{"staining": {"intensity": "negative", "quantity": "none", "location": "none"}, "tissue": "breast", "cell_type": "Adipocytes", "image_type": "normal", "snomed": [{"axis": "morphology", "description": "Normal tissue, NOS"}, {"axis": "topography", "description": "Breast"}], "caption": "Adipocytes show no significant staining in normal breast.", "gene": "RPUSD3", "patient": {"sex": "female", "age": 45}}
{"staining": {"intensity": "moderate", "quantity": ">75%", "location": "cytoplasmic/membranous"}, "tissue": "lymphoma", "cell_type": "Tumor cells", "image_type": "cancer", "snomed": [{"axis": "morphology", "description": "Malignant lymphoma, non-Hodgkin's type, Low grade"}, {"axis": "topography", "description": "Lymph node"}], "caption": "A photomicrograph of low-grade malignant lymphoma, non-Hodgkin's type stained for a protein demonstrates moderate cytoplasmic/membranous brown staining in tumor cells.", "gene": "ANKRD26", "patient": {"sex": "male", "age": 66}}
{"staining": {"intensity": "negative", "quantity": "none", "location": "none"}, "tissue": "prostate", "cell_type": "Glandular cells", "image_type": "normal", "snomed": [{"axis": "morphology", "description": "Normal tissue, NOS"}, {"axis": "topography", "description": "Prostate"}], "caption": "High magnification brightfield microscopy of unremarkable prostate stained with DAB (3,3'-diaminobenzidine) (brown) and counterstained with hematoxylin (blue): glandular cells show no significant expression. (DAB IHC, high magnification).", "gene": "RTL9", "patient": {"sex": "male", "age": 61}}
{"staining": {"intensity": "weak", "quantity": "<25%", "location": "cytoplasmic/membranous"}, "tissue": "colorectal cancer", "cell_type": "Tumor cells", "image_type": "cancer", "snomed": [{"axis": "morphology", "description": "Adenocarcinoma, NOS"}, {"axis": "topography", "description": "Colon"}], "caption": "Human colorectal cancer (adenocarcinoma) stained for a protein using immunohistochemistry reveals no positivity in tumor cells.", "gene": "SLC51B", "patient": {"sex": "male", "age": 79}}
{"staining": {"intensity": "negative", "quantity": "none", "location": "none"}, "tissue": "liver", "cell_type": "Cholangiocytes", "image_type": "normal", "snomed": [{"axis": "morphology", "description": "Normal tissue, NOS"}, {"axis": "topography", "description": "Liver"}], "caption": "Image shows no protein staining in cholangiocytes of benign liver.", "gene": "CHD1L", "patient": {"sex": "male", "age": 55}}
-------------------------
▶ **What you need to do**:
Search the entries for the word "significant" and copy every line that has it.

▶ **Written answer**:
{"staining": {"intensity": "negative", "quantity": "none", "location": "none"}, "tissue": "breast", "cell_type": "Adipocytes", "image_type": "normal", "snomed": [{"axis": "morphology", "description": "Normal tissue, NOS"}, {"axis": "topography", "description": "Breast"}], "caption": "Adipocytes show no significant staining in normal breast.", "gene": "RPUSD3", "patient": {"sex": "female", "age": 45}}
{"staining": {"intensity": "negative", "quantity": "none", "location": "none"}, "tissue": "prostate", "cell_type": "Glandular cells", "image_type": "normal", "snomed": [{"axis": "morphology", "description": "Normal tissue, NOS"}, {"axis": "topography", "description": "Prostate"}], "caption": "High magnification brightfield microscopy of unremarkable prostate stained with DAB (3,3'-diaminobenzidine) (brown) and counterstained with hematoxylin (blue): glandular cells show no significant expression. (DAB IHC, high magnification).", "gene": "RTL9", "patient": {"sex": "male", "age": 61}}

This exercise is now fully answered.